I'm trying to find a memory leak in a windows MFC 8.0 application (Release build).
After failing to show the full stack trace of allocations using WinDbg (or umdh) due to VC8 CRT's malloc problem with FPO, I've tried to apply the solution proposed here (i.e. using LeakDiag with DbgHlp StackWalk enabled) only to realize that LeakDiag does NOT generate a log file when monitoring the C Runtime Allocator, however, when monitoring the Windows Heap Allocator it does work, but again, the stack trace ends at the malloc call.
Symbols are correctly configured, as I can see function names, filenames, lines, etc. in the file generated.
Does anyone know why I can't log the C Runtime Allocator? and why I can't get a full stack trace even if I'm using the DbgHlp StackWalk API?
I'll appreciate any hint you can provide.
Additional information:
How my stack traces look like:
I've got this using WinDbg. The address is one reported by !heap -l as a leaked block.
0:000> !heap -p -a 25b18400
address 25b18400 found in
_HEAP @ 2a70000
HEAP_ENTRY Size Prev Flags UserPtr UserSize - state
25b183f8 0008 0000 [07] 25b18400 00021 - (busy)
Trace: 00a4
7c97d6dc ntdll!RtlDebugAllocateHeap+0x000000e1
7c959d18 ntdll!RtlAllocateHeapSlowly+0x00000044
7c92b298 ntdll!RtlAllocateHeap+0x00000e64
78134d83 MSVCR80!malloc+0x0000007a
Does anyone know why I can't log the C Runtime Allocator?
You're using a Debug build? The Debug CRT has it's own heap checking that defeats the UMDH and other tools that operate on the global OS heap. Make sure all the MFC and MSVCRT heap debugging features are off when using UMDH and friends.
Perhaps also you, or something in your process, changed the small-block allocator threshold from the default of 0.
Otherwise, the 8.0 release CRT should just forward requests to the global heap, which is what you want for heap debugging tools.
and why I can't get a full stack trace even if I'm using the DbgHlp StackWalk API?
I think Skywing described the details pretty well in the links you gave. Just to re-iterate, the part he perhaps under-stated a bit is "on x86, 'perfect' stack traces are not generally possible, as there is no metadata attached with a particular function (outside of debug symbols) that describes how to unwind past it.". It's quite impractical for DbgHlp to unwind past a function (like MSVCRT's malloc) using EBP as a scratch register.
You could of course re-build your own CRT lib from corrected sources, or try to replace the CRT malloc/free.
Really I think your best move would be to reproduce the leak on an x64 platform, where stack unwinding is guaranteed to be quite reliable.

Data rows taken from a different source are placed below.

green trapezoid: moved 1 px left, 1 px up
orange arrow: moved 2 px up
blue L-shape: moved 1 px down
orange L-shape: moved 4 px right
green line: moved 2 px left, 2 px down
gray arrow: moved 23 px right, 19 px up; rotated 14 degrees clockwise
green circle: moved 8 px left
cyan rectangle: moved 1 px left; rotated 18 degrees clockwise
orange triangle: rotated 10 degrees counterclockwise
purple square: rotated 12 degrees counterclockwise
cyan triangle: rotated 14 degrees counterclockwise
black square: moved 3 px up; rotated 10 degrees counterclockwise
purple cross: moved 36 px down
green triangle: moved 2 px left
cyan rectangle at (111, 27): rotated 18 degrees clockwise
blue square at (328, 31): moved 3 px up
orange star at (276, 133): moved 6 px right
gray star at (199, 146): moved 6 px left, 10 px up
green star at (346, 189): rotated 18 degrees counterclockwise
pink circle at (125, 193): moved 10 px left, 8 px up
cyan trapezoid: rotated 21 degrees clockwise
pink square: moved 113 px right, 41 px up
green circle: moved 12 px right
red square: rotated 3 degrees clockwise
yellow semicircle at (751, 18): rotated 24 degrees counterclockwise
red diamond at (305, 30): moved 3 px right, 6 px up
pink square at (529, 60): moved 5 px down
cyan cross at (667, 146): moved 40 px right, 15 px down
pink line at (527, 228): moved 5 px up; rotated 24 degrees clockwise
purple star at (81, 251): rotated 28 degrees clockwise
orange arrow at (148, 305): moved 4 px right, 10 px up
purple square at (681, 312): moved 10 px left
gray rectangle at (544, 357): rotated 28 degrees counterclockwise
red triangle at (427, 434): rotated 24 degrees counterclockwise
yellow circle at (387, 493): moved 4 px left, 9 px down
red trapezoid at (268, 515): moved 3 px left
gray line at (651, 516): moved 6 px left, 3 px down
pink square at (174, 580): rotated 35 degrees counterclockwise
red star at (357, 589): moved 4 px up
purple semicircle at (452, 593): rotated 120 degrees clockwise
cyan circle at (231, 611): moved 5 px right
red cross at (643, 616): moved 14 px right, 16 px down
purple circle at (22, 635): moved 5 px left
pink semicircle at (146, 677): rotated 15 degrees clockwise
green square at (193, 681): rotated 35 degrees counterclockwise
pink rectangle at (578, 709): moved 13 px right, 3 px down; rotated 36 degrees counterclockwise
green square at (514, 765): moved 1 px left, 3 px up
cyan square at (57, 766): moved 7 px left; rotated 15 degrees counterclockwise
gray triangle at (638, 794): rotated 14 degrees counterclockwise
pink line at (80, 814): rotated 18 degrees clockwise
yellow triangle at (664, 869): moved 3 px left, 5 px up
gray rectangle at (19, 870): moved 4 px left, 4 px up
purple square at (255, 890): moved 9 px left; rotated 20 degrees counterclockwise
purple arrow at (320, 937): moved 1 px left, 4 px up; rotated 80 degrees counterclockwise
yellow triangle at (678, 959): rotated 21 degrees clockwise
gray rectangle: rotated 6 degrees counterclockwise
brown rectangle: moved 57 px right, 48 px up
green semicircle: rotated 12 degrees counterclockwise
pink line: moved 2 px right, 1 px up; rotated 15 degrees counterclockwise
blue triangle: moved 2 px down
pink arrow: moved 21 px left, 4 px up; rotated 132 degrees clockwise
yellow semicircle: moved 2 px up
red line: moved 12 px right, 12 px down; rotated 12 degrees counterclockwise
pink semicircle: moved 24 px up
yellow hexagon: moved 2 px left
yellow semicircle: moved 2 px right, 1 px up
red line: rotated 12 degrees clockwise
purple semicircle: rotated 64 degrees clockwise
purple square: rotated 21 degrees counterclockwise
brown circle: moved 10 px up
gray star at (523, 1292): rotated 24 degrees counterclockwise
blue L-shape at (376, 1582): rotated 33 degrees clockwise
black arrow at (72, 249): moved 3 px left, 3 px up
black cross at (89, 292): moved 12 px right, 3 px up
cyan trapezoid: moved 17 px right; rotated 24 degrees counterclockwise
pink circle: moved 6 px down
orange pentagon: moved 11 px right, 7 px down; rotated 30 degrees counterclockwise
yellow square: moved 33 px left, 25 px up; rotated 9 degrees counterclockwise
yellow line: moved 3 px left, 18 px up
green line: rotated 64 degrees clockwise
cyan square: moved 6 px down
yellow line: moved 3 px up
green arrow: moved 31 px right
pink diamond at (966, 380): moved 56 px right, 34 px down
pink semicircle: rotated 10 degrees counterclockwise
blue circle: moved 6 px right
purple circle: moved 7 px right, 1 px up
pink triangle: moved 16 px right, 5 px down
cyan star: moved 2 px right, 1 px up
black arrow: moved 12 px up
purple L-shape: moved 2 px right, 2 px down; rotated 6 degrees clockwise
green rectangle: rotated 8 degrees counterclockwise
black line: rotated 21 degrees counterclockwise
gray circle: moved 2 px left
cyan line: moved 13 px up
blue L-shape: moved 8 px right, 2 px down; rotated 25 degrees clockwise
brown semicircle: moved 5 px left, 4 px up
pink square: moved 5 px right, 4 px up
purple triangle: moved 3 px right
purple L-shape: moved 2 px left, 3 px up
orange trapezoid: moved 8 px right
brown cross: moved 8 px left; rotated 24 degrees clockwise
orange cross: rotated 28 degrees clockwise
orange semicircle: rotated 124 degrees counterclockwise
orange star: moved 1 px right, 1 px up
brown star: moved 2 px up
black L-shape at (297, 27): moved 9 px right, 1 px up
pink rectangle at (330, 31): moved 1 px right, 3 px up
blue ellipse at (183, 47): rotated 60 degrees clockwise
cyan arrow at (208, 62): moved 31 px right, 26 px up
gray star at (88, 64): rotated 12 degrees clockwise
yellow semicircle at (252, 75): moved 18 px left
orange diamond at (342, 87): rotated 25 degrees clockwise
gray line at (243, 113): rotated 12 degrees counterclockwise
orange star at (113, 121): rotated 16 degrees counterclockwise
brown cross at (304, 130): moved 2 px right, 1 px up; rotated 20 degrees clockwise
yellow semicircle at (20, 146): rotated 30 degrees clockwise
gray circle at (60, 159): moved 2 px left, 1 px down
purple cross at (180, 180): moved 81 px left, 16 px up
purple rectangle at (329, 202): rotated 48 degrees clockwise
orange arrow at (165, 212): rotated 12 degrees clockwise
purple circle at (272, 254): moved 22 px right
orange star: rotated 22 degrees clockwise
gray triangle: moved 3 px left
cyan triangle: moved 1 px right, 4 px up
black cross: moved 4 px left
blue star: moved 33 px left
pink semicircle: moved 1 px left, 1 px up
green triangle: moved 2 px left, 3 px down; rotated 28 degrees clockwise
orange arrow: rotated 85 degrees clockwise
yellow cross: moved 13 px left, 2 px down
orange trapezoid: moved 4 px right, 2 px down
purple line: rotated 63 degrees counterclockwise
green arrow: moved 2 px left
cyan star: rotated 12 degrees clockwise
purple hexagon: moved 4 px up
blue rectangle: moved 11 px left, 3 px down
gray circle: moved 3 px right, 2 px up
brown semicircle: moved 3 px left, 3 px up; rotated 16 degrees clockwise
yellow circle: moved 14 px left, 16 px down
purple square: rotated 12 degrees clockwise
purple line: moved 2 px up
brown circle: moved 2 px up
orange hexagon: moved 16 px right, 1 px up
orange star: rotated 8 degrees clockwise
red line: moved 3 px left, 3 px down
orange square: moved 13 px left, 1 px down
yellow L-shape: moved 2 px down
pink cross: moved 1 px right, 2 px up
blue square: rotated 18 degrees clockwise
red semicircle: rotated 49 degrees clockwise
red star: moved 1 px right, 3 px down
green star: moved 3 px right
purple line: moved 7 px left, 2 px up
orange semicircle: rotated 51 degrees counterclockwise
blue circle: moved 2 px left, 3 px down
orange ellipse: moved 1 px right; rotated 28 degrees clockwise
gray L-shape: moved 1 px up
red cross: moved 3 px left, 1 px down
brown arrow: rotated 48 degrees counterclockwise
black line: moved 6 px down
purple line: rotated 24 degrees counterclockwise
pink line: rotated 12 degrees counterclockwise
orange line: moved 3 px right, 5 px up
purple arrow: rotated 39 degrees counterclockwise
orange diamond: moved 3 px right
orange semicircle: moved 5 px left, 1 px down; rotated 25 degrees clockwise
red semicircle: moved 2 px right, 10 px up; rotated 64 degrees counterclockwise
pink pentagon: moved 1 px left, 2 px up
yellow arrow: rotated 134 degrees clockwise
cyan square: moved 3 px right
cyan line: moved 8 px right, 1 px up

Why dont you use third party tools?
I.e. download a evaluation copy of intel parallel inspector. Its quite simply installed and run against a existing release build. And it shows - in most cases - a complete stack (i am pretty sure though that it also finds some false positives).
Choose the release version from the configuration manager and make sure it creates a pdb-file (in the linker options). Then just start "Inspect Memory errors".
A number of other comparable tools exist: AQTime, GlowCode. All of these do not require recompilation or instrumentation.